The cornerstone of LightBagel's architecture is the mixture-of-experts (MoE) style design that interleaves multimodal self-attention blocks with Visual-LLMs (VLMs) for understanding and Diffusion Transformers (DiTs) for generation. Specifically, the architecture employs pre-trained VLMs such as QWen2.5-VL-7B and generation models like Wan2.2-TI2V-5B. The integration of these models is achieved through zero-initialized multimodal self-attention blocks, which facilitate interaction between the outputs of distinct tasks without compromising their inherent strengths.

The Dual-Pathway design leverages Visual Encoder Tokens (ViT) for high-level semantics and Variational Autoencoder (VAE) tokens for low-level features, enriching cross-modal synthesis.
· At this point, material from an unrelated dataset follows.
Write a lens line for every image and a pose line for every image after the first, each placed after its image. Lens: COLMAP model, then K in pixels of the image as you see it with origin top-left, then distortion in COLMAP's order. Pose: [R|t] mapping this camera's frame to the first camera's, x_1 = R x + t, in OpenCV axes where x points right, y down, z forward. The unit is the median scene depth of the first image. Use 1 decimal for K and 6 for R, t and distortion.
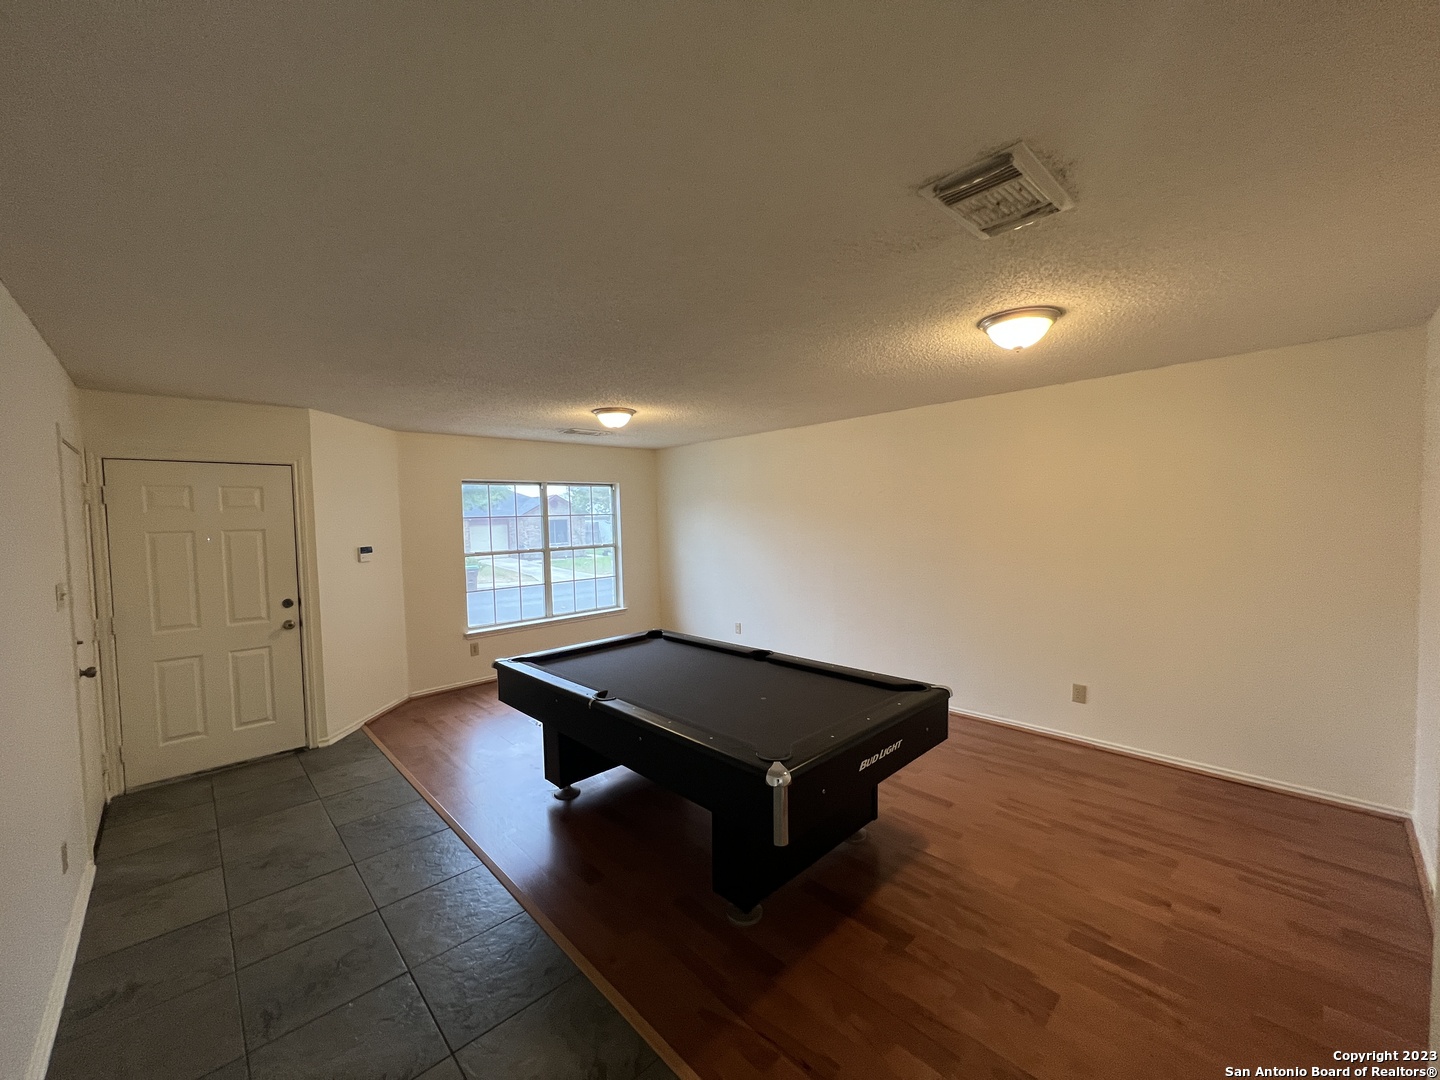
lens RADIAL K [[576.7, 0, 720.8], [0, 576.7, 538.2], [0, 0, 1]] dist [0.008749, -0.000193]
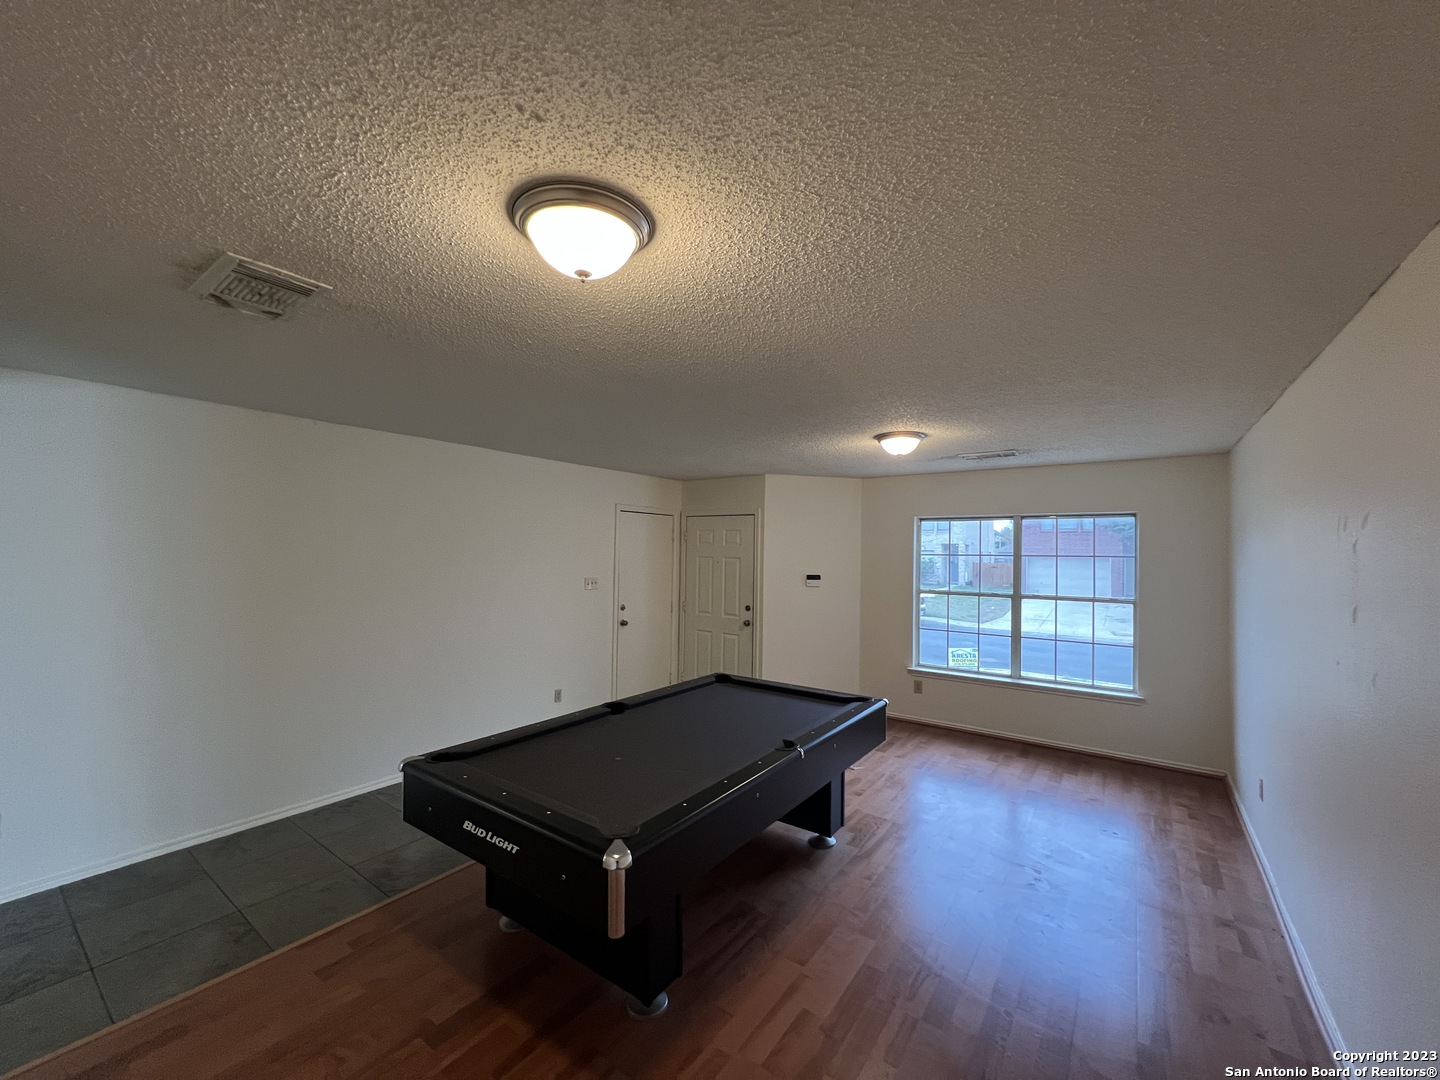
lens RADIAL K [[576.7, 0, 724.3], [0, 576.7, 538.8], [0, 0, 1]] dist [0.008749, -0.000193]
pose [[0.173786, 0.002112, -0.984781, 0.685517], [-0.056734, 0.998358, -0.007871, -0.049371], [0.983148, 0.057238, 0.173620, 0.671021]]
This mechanism maintains the balance between detailed visual attributes and abstract semantic content, ensuring fidelity in text-to-image generation and image editing tasks.

Datasets and Training

To optimize LightBagel's performance, a carefully curated training dataset comprising both real and synthetic image-text pairs was utilized. The dataset emphasizes diversity and balance, providing high-quality sources for text-to-image generation and image-editing tasks. LightBagel was trained using the AdamW optimizer with specific configurations aimed at reducing computational demand while maximizing model efficiency. The training phases were stratified to progressively balance different data qualities, enhancing adaptability across variations in task complexity.

Experiments

The efficacy of LightBagel was evaluated through extensive experimentation across image understanding, creation, and modification tasks. This included benchmarks like GenEval for compositional synthesis, DPG-Bench for complex text-to-image demands, and GEdit-Bench and ImgEdit-Bench for image editing.
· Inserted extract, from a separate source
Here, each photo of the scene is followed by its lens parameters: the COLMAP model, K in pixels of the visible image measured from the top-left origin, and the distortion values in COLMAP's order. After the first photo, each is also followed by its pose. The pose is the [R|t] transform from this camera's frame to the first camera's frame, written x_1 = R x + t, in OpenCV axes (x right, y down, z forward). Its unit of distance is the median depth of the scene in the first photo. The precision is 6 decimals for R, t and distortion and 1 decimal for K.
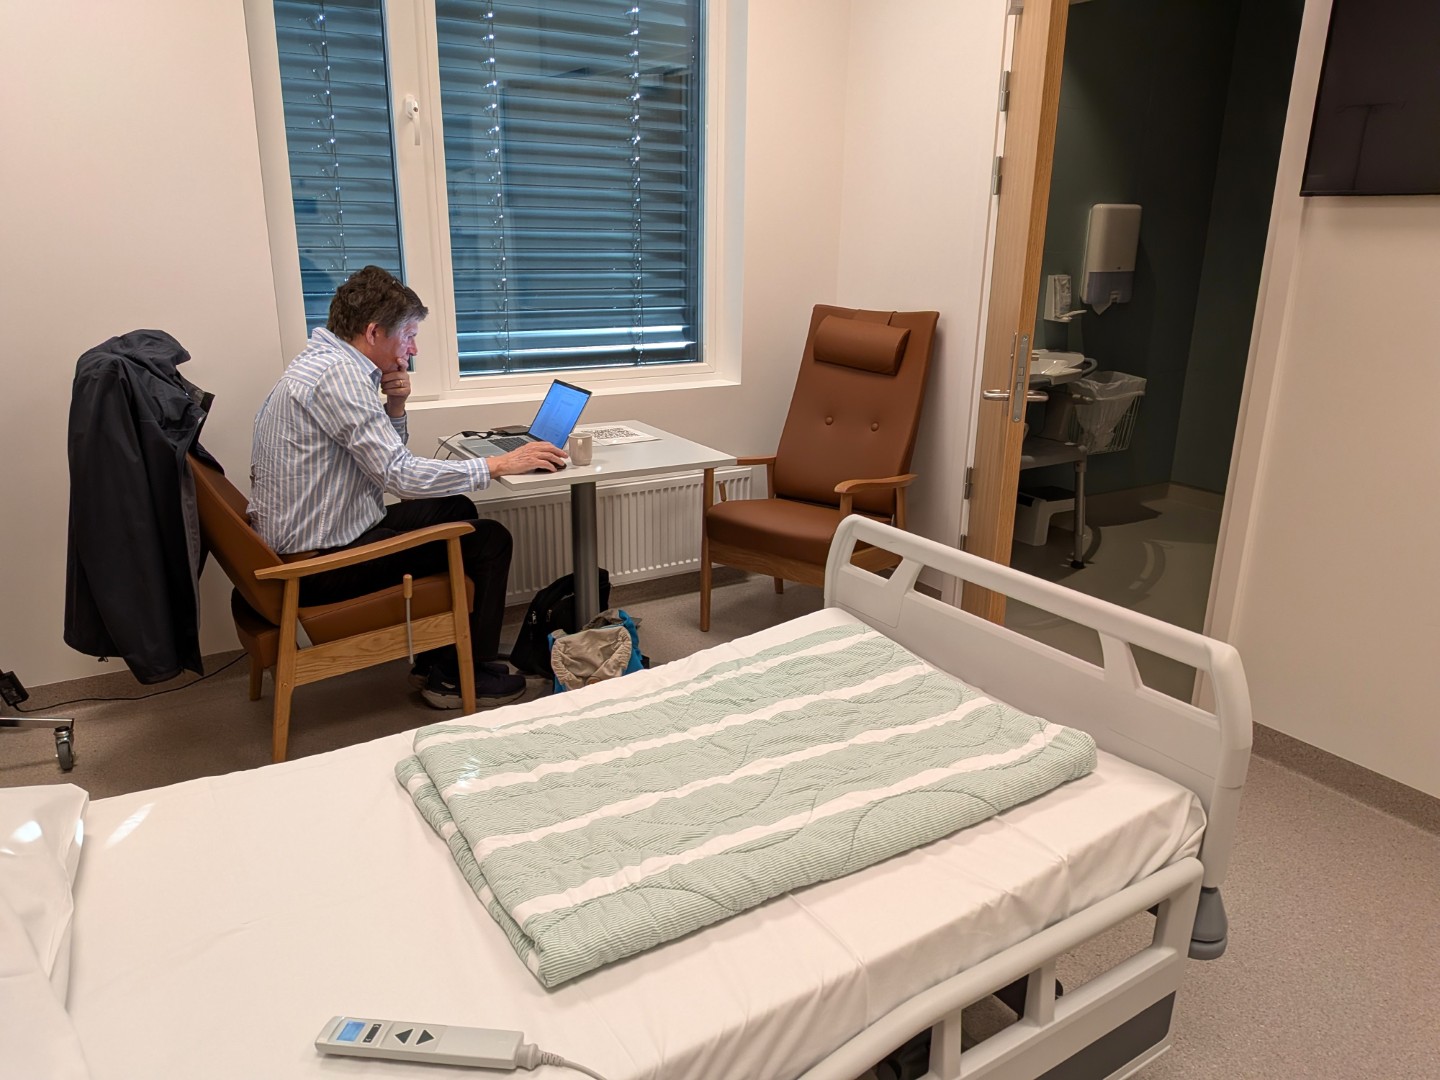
lens RADIAL K [[1041.3, 0, 720.0], [0, 1041.3, 540.0], [0, 0, 1]] dist [0.008348, -0.001195]
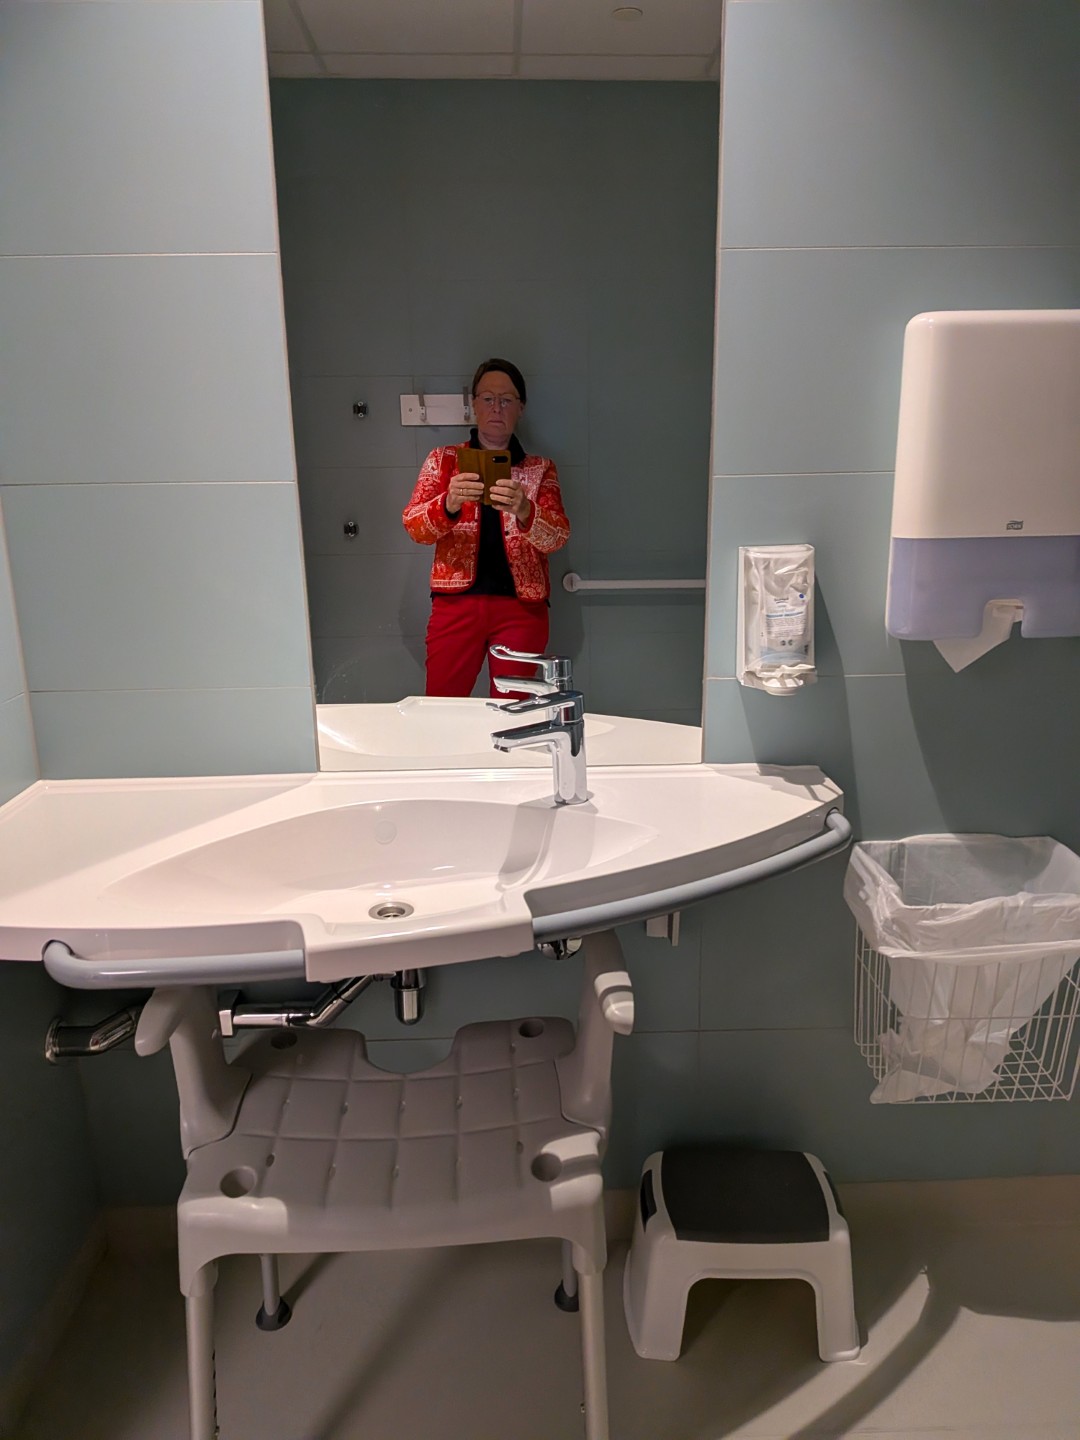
lens RADIAL K [[1041.3, 0, 540.0], [0, 1041.3, 720.0], [0, 0, 1]] dist [0.008348, -0.001195]
pose [[0.865753, 0.091795, -0.491981, 0.425207], [-0.114686, 0.993265, -0.016489, -0.188505], [0.487154, 0.070698, 0.870450, 0.692193]]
For image understanding, LightBagel demonstrated its competence by preserving pre-trained model strengths, achieving scores on par with top-performing models. In text-to-image generation tasks, it showcased strong compositional understanding and prompt adherence. LightBagel outperformed or matched the performance of models trained with significantly more computational resources. In image editing, the model efficiently balanced semantic coherence with task-specific transformations, outstripping several benchmarks.

Ablation Studies

Several architectural decisions were validated via comprehensive ablation studies, focusing on features like visual tokenizers and multimodal integration strategies. Results indicated that a combination of both VLM and VAE tokens optimized editing outcomes, while a deeper fusion approach consistently outperformed more superficial integration depths. These findings support the robustness and adaptability of the LightBagel framework across different modalities and tasks.

Conclusion

LightBagel demonstrates that with strategic architectural innovations, high performance in unified multimodal modeling can be achieved without the commensurate scale and computational requirements typical of contemporary methods. By making the model, datasets, and code publicly available, the research promotes transparency and encourages further advancements in developing versatile, efficient, and accessible multimodal systems in AI. The results provide empirical insights into the future directions for designing unified multimodal models that optimize both token efficiency and performance.